Data section below:

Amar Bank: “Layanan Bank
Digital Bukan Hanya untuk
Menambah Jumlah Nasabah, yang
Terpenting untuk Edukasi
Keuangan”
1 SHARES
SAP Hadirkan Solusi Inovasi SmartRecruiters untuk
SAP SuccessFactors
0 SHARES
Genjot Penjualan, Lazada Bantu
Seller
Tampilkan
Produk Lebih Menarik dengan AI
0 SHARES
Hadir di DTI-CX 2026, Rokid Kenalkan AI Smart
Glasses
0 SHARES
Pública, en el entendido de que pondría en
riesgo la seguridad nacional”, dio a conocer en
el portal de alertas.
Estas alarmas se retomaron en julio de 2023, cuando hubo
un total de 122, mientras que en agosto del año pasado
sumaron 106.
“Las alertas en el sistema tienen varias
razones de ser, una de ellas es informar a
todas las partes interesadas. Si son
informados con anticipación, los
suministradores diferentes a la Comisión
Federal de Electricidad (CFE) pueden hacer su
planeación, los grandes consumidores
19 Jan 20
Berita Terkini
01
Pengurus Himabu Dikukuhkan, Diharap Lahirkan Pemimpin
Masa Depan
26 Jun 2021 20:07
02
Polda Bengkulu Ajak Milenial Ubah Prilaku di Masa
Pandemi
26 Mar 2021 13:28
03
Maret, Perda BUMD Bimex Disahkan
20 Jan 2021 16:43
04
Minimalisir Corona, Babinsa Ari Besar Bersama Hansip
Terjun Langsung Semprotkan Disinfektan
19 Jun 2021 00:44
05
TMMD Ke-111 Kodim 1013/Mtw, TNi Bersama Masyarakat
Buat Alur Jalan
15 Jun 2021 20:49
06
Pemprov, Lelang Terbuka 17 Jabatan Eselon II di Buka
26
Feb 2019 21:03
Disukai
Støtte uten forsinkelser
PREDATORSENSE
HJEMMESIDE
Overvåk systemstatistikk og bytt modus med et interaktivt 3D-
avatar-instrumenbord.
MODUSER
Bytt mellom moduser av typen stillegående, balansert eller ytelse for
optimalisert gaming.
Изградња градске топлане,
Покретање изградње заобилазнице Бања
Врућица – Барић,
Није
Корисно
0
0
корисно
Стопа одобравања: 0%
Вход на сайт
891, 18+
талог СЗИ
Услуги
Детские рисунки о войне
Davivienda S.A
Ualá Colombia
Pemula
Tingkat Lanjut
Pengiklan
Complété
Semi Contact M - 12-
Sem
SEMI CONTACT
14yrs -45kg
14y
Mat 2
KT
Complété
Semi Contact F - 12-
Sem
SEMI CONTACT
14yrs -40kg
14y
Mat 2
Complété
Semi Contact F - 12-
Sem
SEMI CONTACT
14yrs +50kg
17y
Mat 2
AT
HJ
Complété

End of Data section.

What the exercise asks:
Copy out each line of the data that holds the string "untuk".

Written solution:
Digital Bukan Hanya untuk
Terpenting untuk Edukasi
SAP Hadirkan Solusi Inovasi SmartRecruiters untuk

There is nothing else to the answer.